I think MLS may get a pass considering it's the top league in the US and the popularity of soccer is rising. But I bet there are many people who don't get into MLS because they know there are other leagues out there that are better

There is a particularly unseemly foreign snobbishness to many soccer fans in the U.S.

Is there better soccer being played thousands of miles away? Yes. Is the atmosphere in your local MLS arena better, more fun, more compelling than the atmosphere on your couch at 9am? Also, yes.

The NFL plays football at a higher level than the NCAA, but that doesn't stop millions every week from streaming into their local college football stadium for the love of the pageantry, the stadium atmosphere, and the local team.
 
There is a particularly unseemly foreign snobbishness to many soccer fans in the U.S.

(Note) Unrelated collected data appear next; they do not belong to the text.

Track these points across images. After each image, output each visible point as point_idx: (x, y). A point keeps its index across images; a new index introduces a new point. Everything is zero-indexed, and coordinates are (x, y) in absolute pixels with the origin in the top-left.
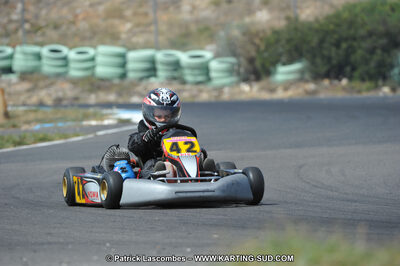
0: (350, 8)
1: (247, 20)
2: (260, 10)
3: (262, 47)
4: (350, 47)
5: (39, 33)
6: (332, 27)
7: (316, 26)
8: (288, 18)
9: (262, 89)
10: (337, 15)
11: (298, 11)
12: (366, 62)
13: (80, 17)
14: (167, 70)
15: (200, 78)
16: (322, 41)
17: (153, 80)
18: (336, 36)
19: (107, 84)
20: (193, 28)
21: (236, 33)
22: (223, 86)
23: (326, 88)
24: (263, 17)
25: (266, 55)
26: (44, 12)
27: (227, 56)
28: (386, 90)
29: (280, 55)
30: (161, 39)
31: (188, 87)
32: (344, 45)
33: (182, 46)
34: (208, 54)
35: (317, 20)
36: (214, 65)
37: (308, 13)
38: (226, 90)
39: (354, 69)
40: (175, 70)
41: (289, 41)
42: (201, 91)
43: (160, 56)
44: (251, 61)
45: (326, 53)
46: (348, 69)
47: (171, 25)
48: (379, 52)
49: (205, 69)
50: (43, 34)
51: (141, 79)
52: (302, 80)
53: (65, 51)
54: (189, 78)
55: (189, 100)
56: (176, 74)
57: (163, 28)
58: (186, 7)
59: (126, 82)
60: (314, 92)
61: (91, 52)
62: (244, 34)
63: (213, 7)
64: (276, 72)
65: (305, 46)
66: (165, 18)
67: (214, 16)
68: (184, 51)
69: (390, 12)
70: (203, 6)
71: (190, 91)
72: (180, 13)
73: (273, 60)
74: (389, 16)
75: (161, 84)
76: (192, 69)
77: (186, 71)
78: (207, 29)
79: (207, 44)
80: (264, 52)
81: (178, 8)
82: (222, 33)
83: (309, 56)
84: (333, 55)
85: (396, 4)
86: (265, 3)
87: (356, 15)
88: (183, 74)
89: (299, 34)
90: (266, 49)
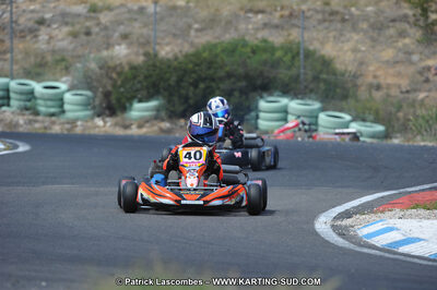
0: (210, 47)
1: (105, 53)
2: (119, 44)
3: (119, 83)
4: (207, 87)
6: (191, 66)
7: (175, 63)
8: (146, 54)
9: (116, 124)
10: (197, 55)
11: (157, 47)
14: (20, 100)
15: (52, 110)
16: (180, 80)
17: (4, 108)
18: (194, 76)
20: (49, 58)
21: (93, 66)
22: (77, 119)
23: (181, 127)
24: (121, 51)
25: (122, 90)
27: (83, 89)
29: (137, 90)
30: (15, 67)
31: (40, 118)
32: (202, 86)
33: (37, 77)
34: (63, 87)
35: (176, 58)
36: (68, 97)
37: (166, 51)
38: (79, 123)
40: (29, 100)
41: (146, 77)
42: (53, 123)
43: (13, 84)
44: (107, 95)
45: (183, 92)
47: (27, 54)
48: (236, 94)
49: (60, 101)
52: (157, 118)
54: (42, 109)
55: (41, 131)
56: (28, 104)
57: (20, 57)
58: (43, 35)
60: (169, 131)
62: (101, 68)
63: (70, 38)
64: (131, 110)
65: (162, 84)
66: (21, 46)
67: (71, 47)
68: (39, 82)
69: (251, 55)
70: (60, 37)
71: (43, 122)
72: (36, 42)
73: (129, 96)
74: (249, 57)
75: (13, 113)
76: (45, 100)
77: (40, 102)
78: (63, 60)
79: (62, 76)
80: (120, 87)
81: (36, 36)
82: (79, 65)
83: (166, 94)
84: (191, 94)
85: (257, 46)
86: (125, 37)
87: (216, 56)
88: (36, 105)
89: (157, 71)
90: (123, 85)
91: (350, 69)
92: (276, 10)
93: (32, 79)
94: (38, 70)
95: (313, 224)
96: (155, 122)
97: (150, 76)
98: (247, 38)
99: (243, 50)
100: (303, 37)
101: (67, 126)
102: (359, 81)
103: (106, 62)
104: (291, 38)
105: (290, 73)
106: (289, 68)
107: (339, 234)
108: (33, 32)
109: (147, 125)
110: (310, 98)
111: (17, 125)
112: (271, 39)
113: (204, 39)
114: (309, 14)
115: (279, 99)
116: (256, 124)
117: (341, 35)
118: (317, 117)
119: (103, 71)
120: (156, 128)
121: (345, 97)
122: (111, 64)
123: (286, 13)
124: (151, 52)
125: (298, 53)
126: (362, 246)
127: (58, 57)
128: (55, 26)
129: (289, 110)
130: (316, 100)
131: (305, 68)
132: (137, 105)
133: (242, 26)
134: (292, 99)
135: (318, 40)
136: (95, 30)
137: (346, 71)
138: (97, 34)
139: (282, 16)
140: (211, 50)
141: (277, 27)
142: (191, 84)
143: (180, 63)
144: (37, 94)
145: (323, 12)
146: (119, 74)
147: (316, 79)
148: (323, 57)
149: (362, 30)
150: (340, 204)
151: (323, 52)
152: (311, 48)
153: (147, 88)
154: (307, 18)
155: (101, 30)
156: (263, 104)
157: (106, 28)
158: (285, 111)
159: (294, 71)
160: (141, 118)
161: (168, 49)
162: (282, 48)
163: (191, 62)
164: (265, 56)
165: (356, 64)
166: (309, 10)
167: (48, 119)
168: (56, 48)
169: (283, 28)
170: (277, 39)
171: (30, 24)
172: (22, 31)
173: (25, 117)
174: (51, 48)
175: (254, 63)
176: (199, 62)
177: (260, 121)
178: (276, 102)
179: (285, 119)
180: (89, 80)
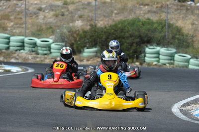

Is there better soccer being played thousands of miles away? Yes. Is the atmosphere in your local MLS arena better, more fun, more compelling than the atmosphere on your couch at 9am? Also, yes.

The NFL plays football at a higher level than the NCAA, but that doesn't stop millions every week from streaming into their local college football stadium for the love of the pageantry, the stadium atmosphere, and the local team.

well some love going to bars at 7 am ( or earlier depending on the time zone).

as for NCAA i feel its different....some of the NCAA football teams existed long before a NFL franchise existed so they feel more attached to it ( especially in places like alabama where there is no pro team). is it the best football ? no but that passion is there.

still, im reading too many tweets and rumors all over with the cosmos....ill wait a few more days rather than jumping to conclusions....i know NASL was in trouble but if Cosmos are in trouble as well then the whole ship will sink....i even heard some of the NASL top execs want to "merge with USL" lol no ...if anything USL will choose who the want and the rest die or go to NPSL like the silverbacks.

and no this is not all US SOCCER fault.....its not their fault that NASL cant get owners that actually have funds to pay their players and operating costs. just willing to get new owners for the sake of getting new owners.